Der Schlusskurs von 35,95 Euro sagt mehr als jeder Analystenkommentar. Die Bayer-Aktie kämpft an mehreren Fronten: geopolitische Risiken für das Agrargeschäft, strukturelle Standortprobleme und vor allem die ungewisse Zukunft im Glyphosat-Streit. Der Chart zeigt die Verunsicherung: gerademal 0,4 Prozent über der 200-Tage-Linie, sechs Prozent unter dem 50-Tage-Durchschnitt und 28 Prozent unter dem Jahreshoch von 49,93 Euro.
Dünger-Krise trifft Bayers Kern
Bayer-Chef Bill Anderson schlägt Alarm – und meint nicht nur die Blockade der Straße von Hormus. Ein Drittel des globalen stickstoffbasierten Düngers läuft durch diese Route, warnte er.

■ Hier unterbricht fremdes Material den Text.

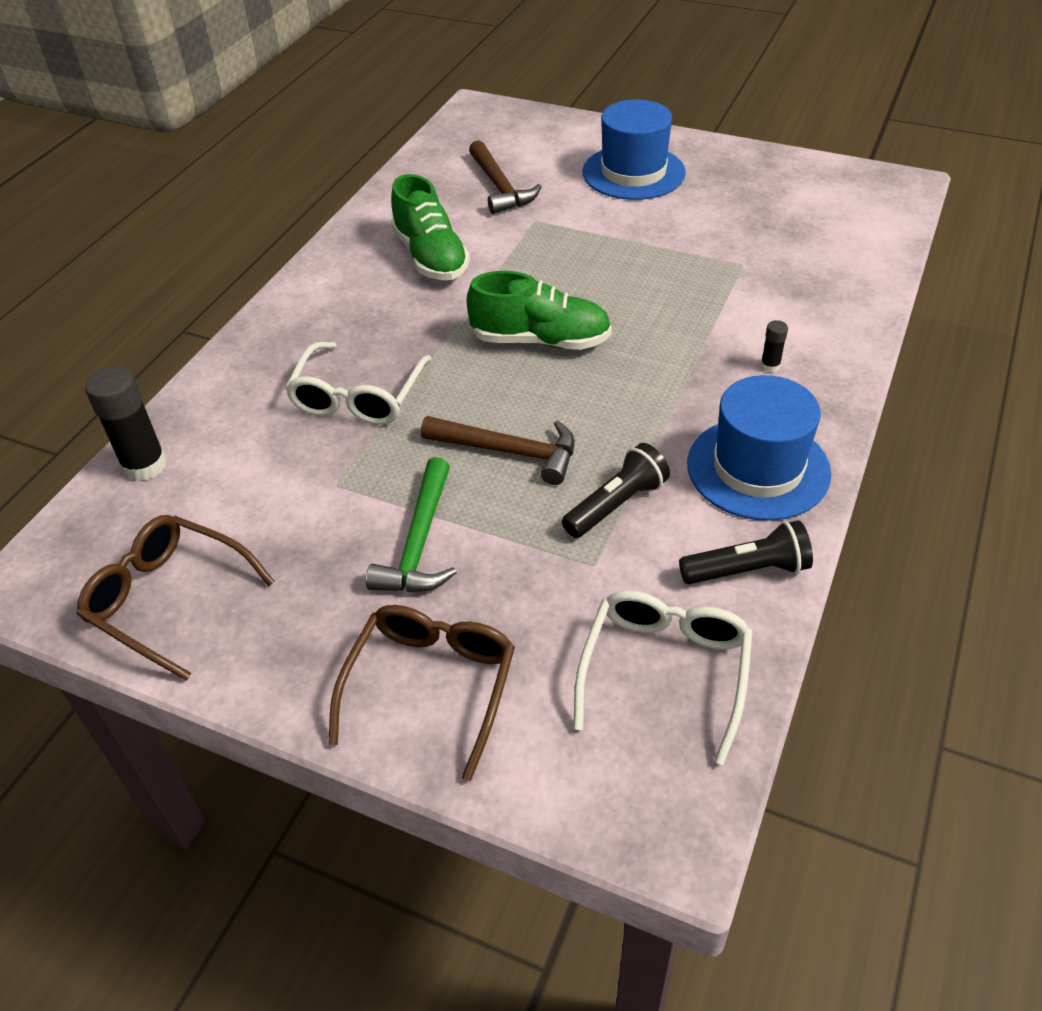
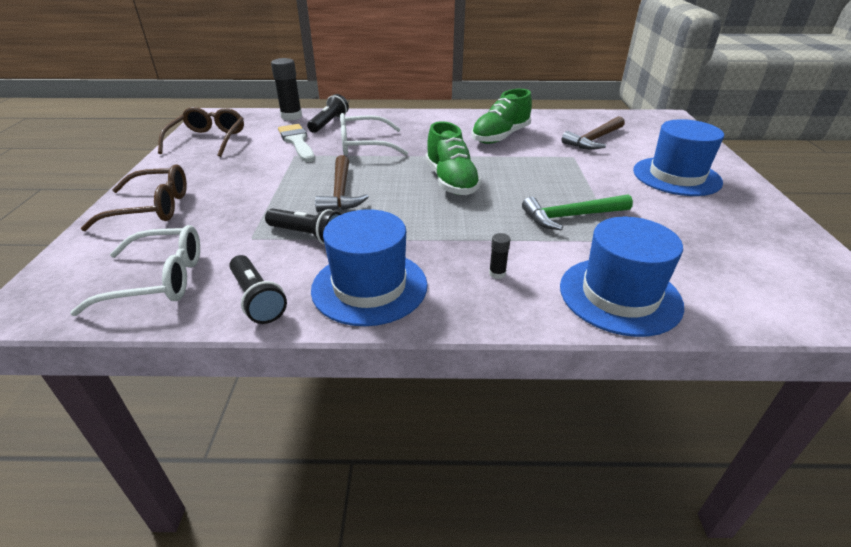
camera: 65 degrees right, 10 degrees down
(224, 420) = (329, 123): none -> black flashlight
(279, 473) = (297, 142): none -> white brush
(419, 542) = (257, 183): green hammer -> green hammer (571, 216)
(835, 301) = (619, 295): none -> blue hat

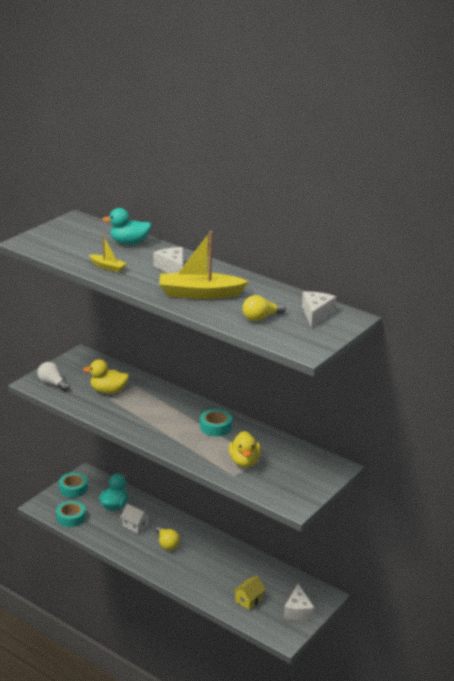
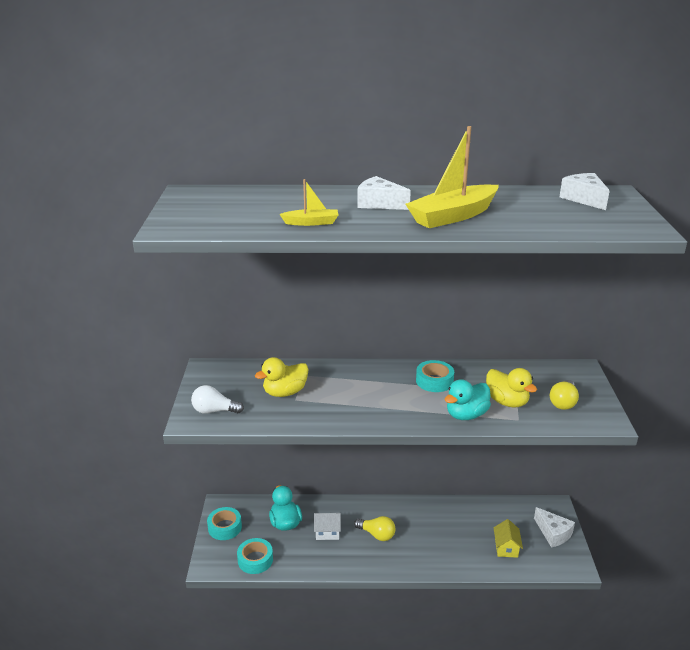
camera: 35 degrees left, 0 degrees up
(129, 243) = (289, 195): turquoise duck -> turquoise duck (466, 415)
(261, 318) = (550, 217): yellow light bulb -> yellow light bulb (563, 402)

Bleibt sie blockiert, drohen im Herbst deutlich geringere Ernten auf der Nordhalbkugel. Der Kausalzusammenhang ist direkt: Weniger Dünger, weniger Erträge, weniger Saatgutkäufe. Genau das ist Bayers Agrar-Kerngeschäft. Für Aktionäre ist das keine abstrakte Warnung – eine operative Belastung für das laufende Jahr.
Parallel dazu knöpft sich Anderson die deutschen Standortkosten vor: Lohnnebenkosten, Bürokratie, Energiekosten. Der Strompreis sei hierzulande mehr als dreimal so hoch wie an der texanischen Golfküste. „Entlastungen sehe ich nicht“, sagte er. Ein strukturelles Handicap, das die Kostenbasis des Konzerns dauerhaft unter Druck hält.
Führungswechsel ohne Luft zum Atmen
Seit Anfang Juni ist Judith Hartmann neue Finanzvorständin. Sie übernimmt in einer Phase, die kaum Spielraum lässt: Bayer erwartet für 2026 einen negativen freien Cashflow – angetrieben von rund fünf Milliarden Euro an Rechtskosten. Zeitgleich wurden die Verträge von CEO Anderson und Pharmachef Oelrich bis 2029 verlängert. Kontinuität im Führungsduo, aber die operative Perspektive bleibt angespannt.
Der RSI von 42,6 zeigt weder überverkauft noch überkauft – die Aktie hängt buchstäblich in der Luft. Forschungserfolge und Pipelinefortschritte sind vorhanden, werden aber von den juristischen Altlasten überlagert.
Supreme Court: Die entscheidende Variable
Im Fall „Durnell“ geht es um eine Grundsatzfrage: Darf ein Unternehmen nach einzelstaatlichem Recht verurteilt werden, wenn die US-Bundesbehörde EPA das Produkt als sicher eingestuft hat? Der Supreme Court will bis Ende Juni entscheiden. Ein positives Urteil würde rund 65.000 Klagen hinfällig machen – ein negatives die Klagewelle weiterlaufen lassen.
Das ist die entscheidende Variable. Nicht die operative Entwicklung, nicht der neue CFO, nicht einmal die Hormus-Blockade. Fünf Milliarden Euro fließen in diesem Jahr in Rechtsstreitigkeiten – Geld, das für Wachstum fehlt.
Meine Einschätzung: Die Bayer-Aktie ist derzeit eine Wette auf juristische Weichenstellungen, nicht auf operative Stärke. Solange das Supreme-Court-Urteil aussteht, dürfte die Volatilität erhalten bleiben. Die 200-Tage-Linie als letzter charttechnischer Halt – das ist kein Fundament, das Vertrauen schafft.